Hilda was driving, not to her home, but to Bonbright Foote’s office.
Dulac was on his way to Bonbright’s office, too. He had started before Hilda, and arrived before she did. If he had been asked why he was going, it is doubtful if he could have told. He was going because he had to go ... with fresh, burning hatred of Bonbright in his heart. Bonbright was always the obstacle he encountered. Bonbright upset every calculation, brought his every plan to nothing. He believed it was Bonbright who had broken the first strike, that strike upon which he had pinned such high hopes and which meant so much to labor. It had been labor’s entering wedge into the automobile world. Then Bonbright had married the girl he loved. Some men can hate sufficiently for that cause alone ... Ruth had loved him, but she had married Bonbright. He had gone to take her away, had seen her yielding to him—and Bonbright had come. Again he had intervened. And now, better equipped than for the first strike, with chances of success multiplied, Bonbright had intervened again—with his plan.

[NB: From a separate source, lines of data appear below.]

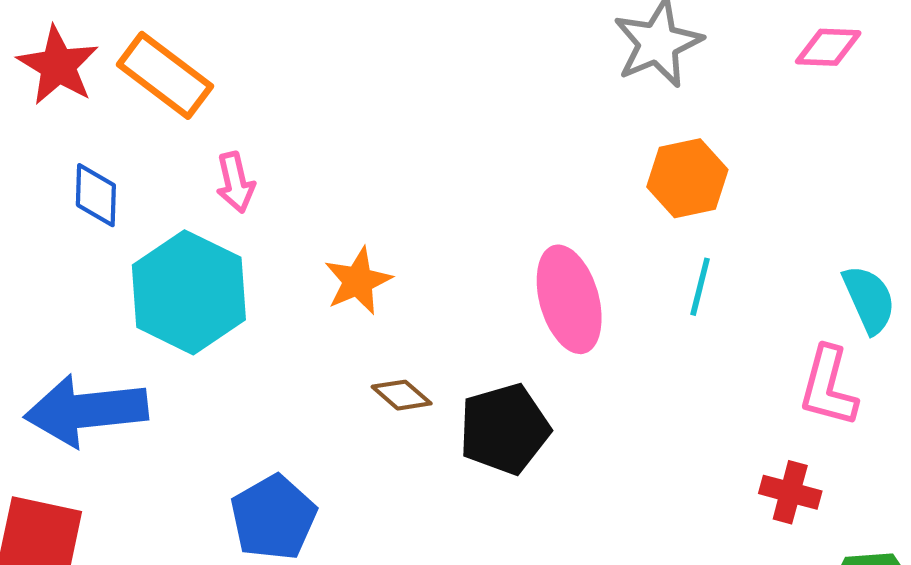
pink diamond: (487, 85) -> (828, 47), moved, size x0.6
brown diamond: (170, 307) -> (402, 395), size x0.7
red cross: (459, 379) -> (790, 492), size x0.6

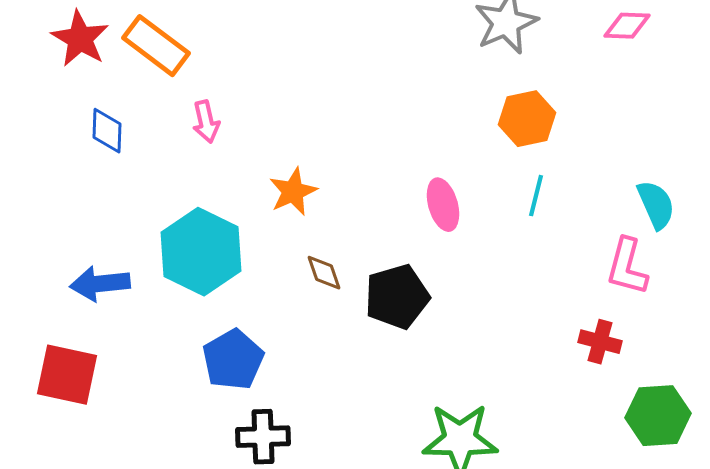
cyan hexagon: (189, 292) -> (201, 252), moved
pink ellipse: (569, 299) -> (443, 205), size x0.7
brown diamond: (402, 395) -> (324, 273), turned 30
blue arrow: (86, 411) -> (100, 284), size x0.7

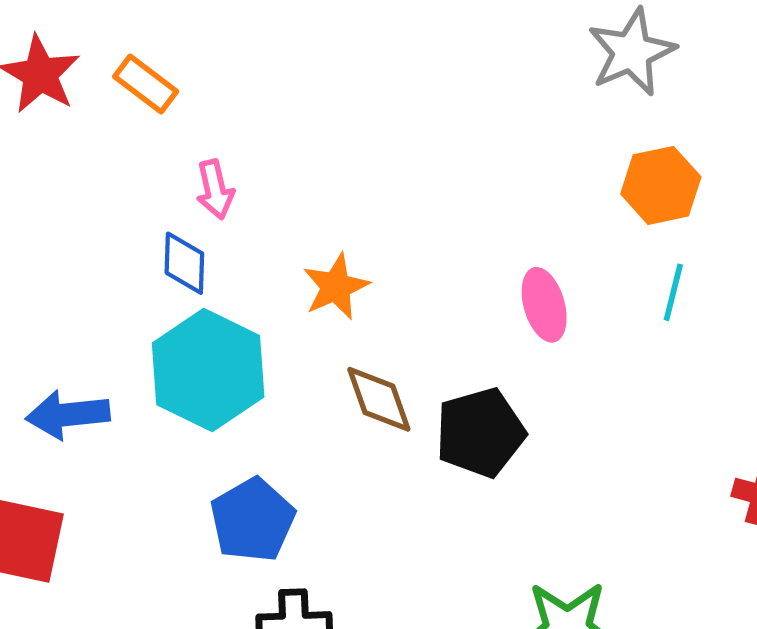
orange rectangle: (156, 46) -> (146, 84), size x0.7
blue diamond: (107, 131) -> (184, 263), moved
brown diamond: (324, 273) -> (379, 399), size x1.4

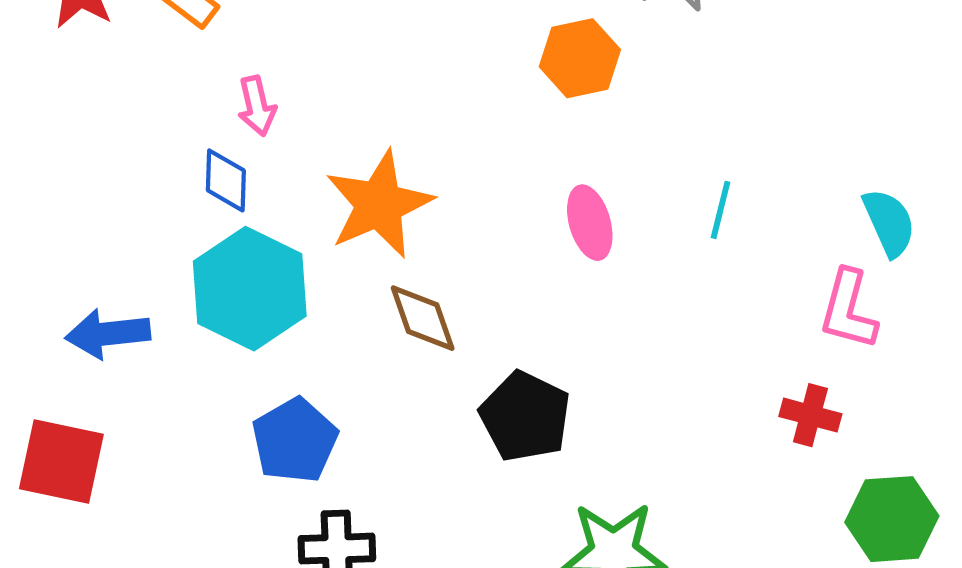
orange hexagon: (661, 185) -> (580, 58), moved
orange star: (336, 287) -> (379, 204), size x1.6
black pentagon: (480, 433) -> (525, 417), moved, turned -30

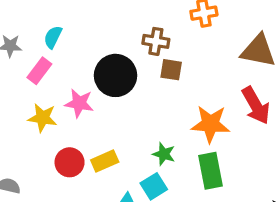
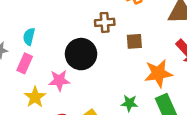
brown square: (171, 70) -> (134, 41), moved
yellow star: (43, 118) -> (35, 97), turned -30

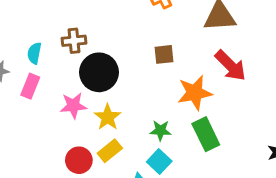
brown cross: (105, 22) -> (74, 41), moved
yellow star: (35, 97) -> (108, 117), moved

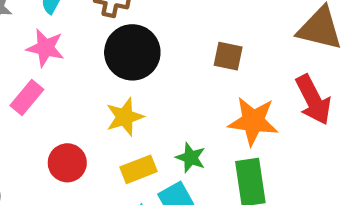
pink rectangle: (30, 86) -> (27, 98), moved
pink star: (73, 106) -> (45, 48), moved
yellow rectangle: (110, 151) -> (139, 169), moved

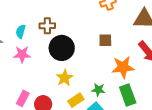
pink rectangle: (27, 98) -> (23, 98), moved

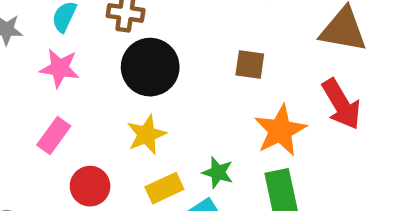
orange star: (123, 67) -> (280, 130), turned -30
pink rectangle: (23, 98) -> (54, 135), moved

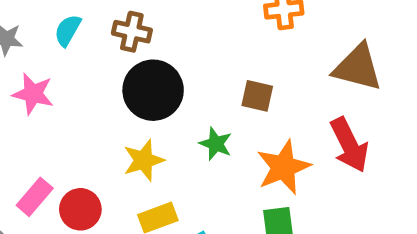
pink star: (60, 68) -> (33, 94), moved
pink rectangle: (54, 135) -> (35, 197), moved
green star: (218, 172) -> (216, 144), moved

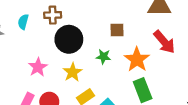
pink star: (33, 94) -> (38, 67), moved, turned -30

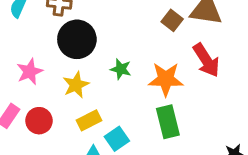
brown square: (117, 30) -> (172, 20), moved, turned 32
orange star: (137, 60) -> (166, 79), turned 30

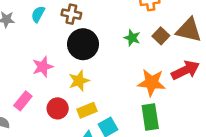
red arrow: (206, 60) -> (185, 70), turned -88
green star: (121, 69) -> (132, 38), moved
red circle: (39, 121) -> (58, 108), moved

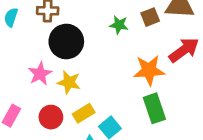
brown square: (161, 36) -> (150, 17), turned 35
pink star: (43, 67) -> (40, 74), moved
yellow star: (79, 81) -> (69, 82), turned -30

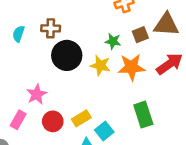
orange star: (149, 70) -> (131, 67), moved
pink star: (40, 74) -> (37, 94), moved
yellow star: (69, 82) -> (100, 65), moved

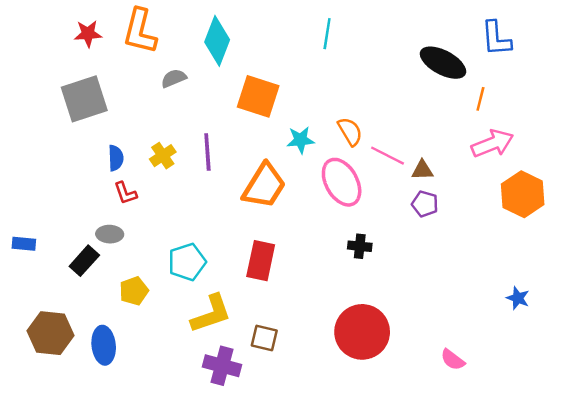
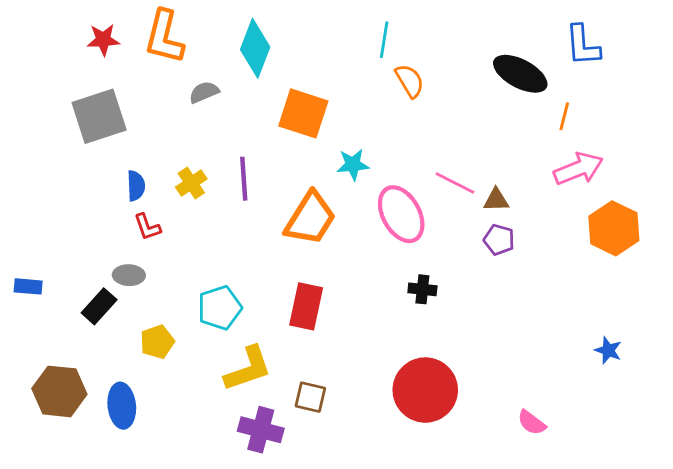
orange semicircle: (350, 131) -> (410, 81), moved

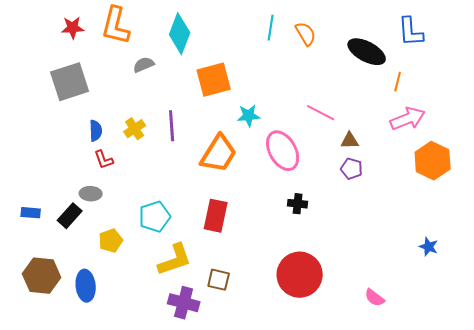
orange semicircle: (410, 81) -> (306, 34), moved
orange square: (303, 113) -> (214, 80), turned -33
pink line: (455, 183) -> (321, 113), moved
blue rectangle: (28, 286) -> (31, 213), moved

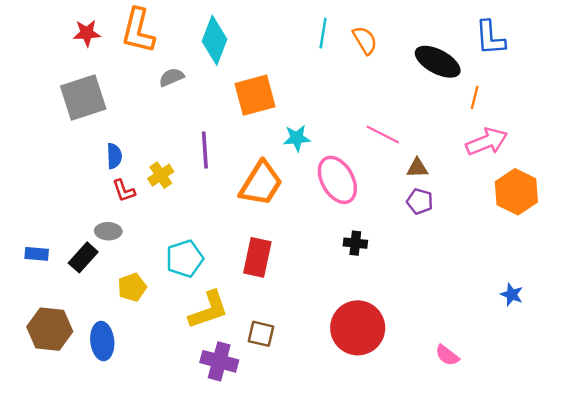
yellow cross: (135, 129) -> (161, 175), moved

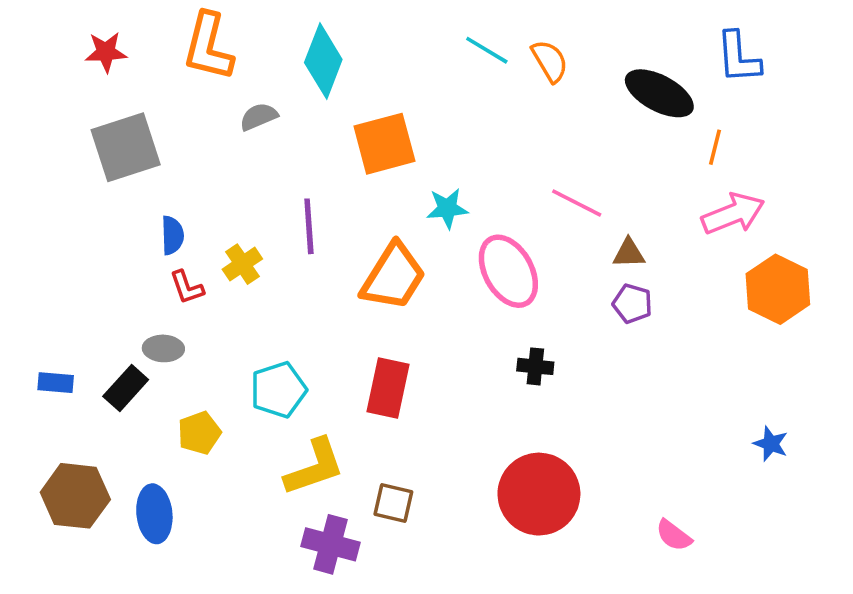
red star: (87, 33) -> (106, 52), moved
cyan line: (323, 33) -> (487, 50), turned -68

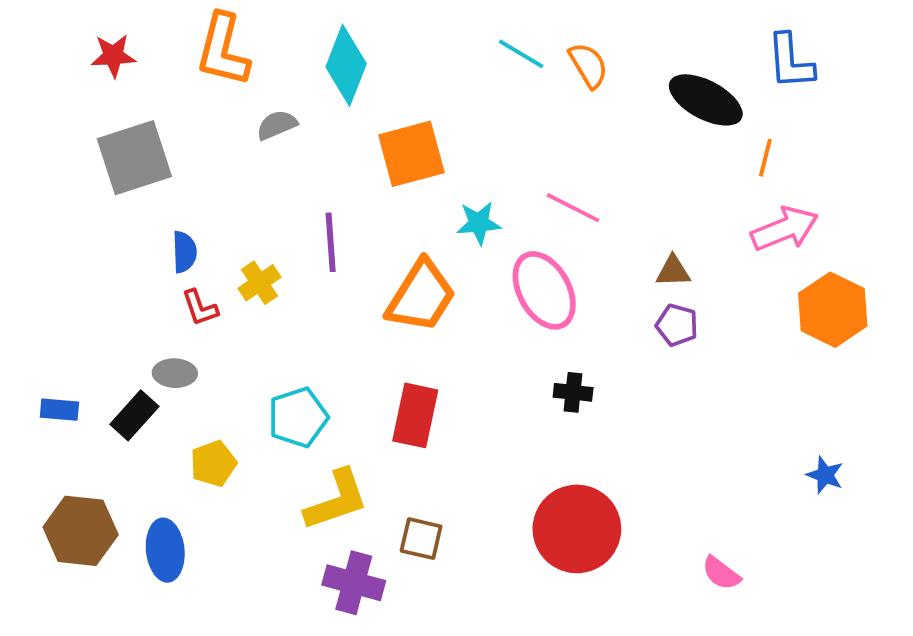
pink line: (577, 203) -> (573, 208), moved

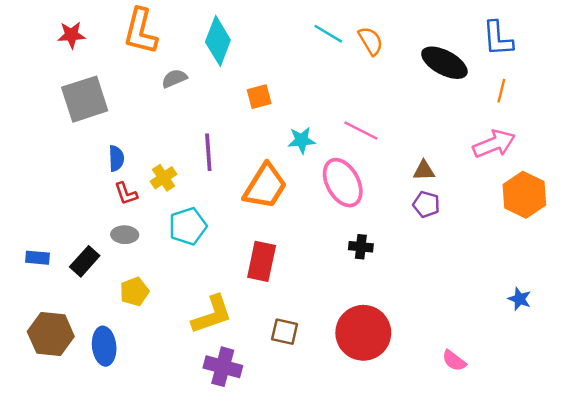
orange square: (411, 154) -> (259, 97), size x0.6
orange line: (765, 158) -> (501, 91), moved
gray ellipse: (175, 373) -> (125, 235), moved
cyan pentagon: (298, 417) -> (188, 226), moved
brown square: (421, 539) -> (285, 332), moved

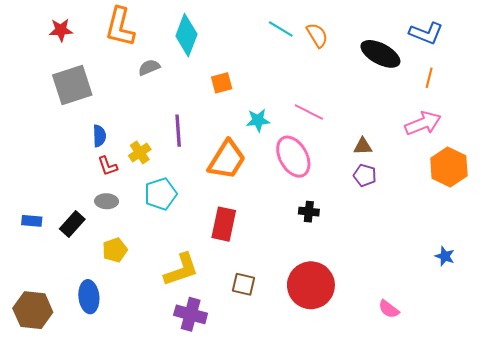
blue L-shape: (498, 38) -> (426, 33), turned -64
brown hexagon: (51, 334) -> (33, 310), moved

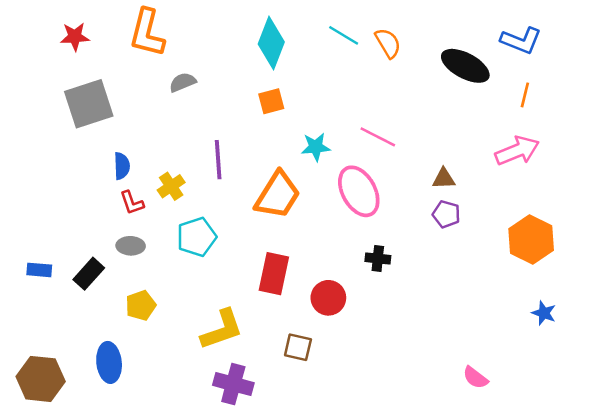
cyan diamond: (186, 35) -> (271, 43), moved
orange hexagon: (449, 167) -> (531, 239), moved
red circle: (311, 285) -> (328, 298), moved, size x0.6

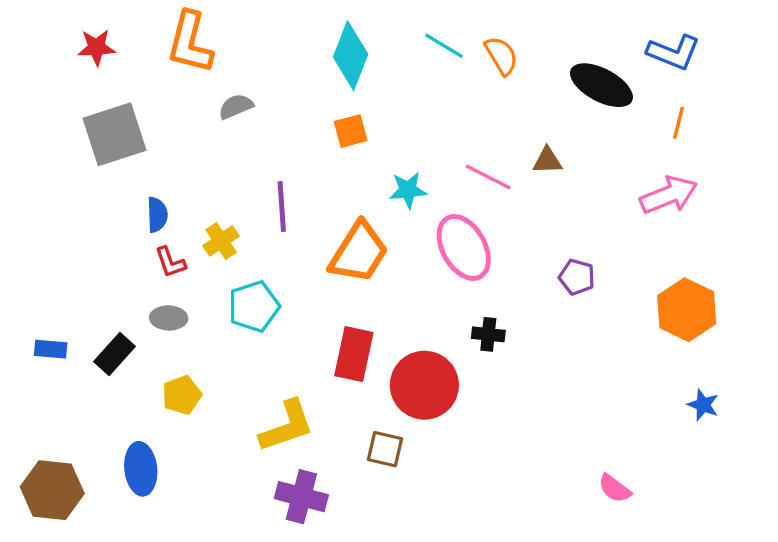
brown triangle: (444, 179) -> (547, 161), moved
red circle: (328, 298) -> (424, 385), size x1.5

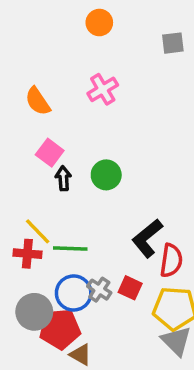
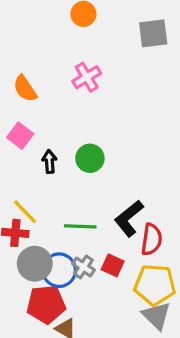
gray square: (173, 43) -> (153, 33), size x1.4
pink square: (50, 153) -> (20, 136), moved
green line: (70, 248) -> (80, 226), moved
gray circle: (34, 312) -> (35, 264), moved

Dulac did not consider the plan; did not perceive virtues in it, not the intent that was behind it. He did not see that labor was getting without effort benefits that no strike could bring. He did not see the happiness that it brought to thousands ... All he saw was that it had killed the new strike before birth. He regarded it as sharp practice, as a scheme for his undoing. The thing he fought for was the principle of unionization. Nothing else mattered; not money, not comforts, not benefits multiplied could weigh against it ... He was true to his creed, honest in its prosecution, sincere in his beliefs and in his efforts to uplift the conditions of his fellow men. He was a fanatic, let it be admitted, but a fanatic who suffered and labored for his cause. He was stigmatized as a demagogue, and many of the attributes of the demagogue adhered to him. But he was not a demagogue, for he sought nothing for himself ... His great shortcoming was singleness of vision. He fixed his eyes upon one height and was unable to see surrounding peaks.
So he was going to see the man who had come between him and every object he had striven for ... And he did not know why. He followed impulse, as he was prone to follow impulse. Restraints were not for him; he was a thinker, he believed, and after his fashion he was a thinker. ... But his mind was equipped with no stabilizer.
The impulse to see Bonbright was conceived in hatred and born in bitterness. It was such an impulse as might, in its turn, breed children capable of causing a calloused world to pause an instant on its way and gasp with horror.
He brushed aside the boy who asked his business with Mr. Foote, and flung open Bonbright’s door. On the threshold he stood speechless, tense with hatred, eyes that smoldered with jealousy, with rage, burning in hollows dug by weariness and labor and privation. He closed the door behind him slowly.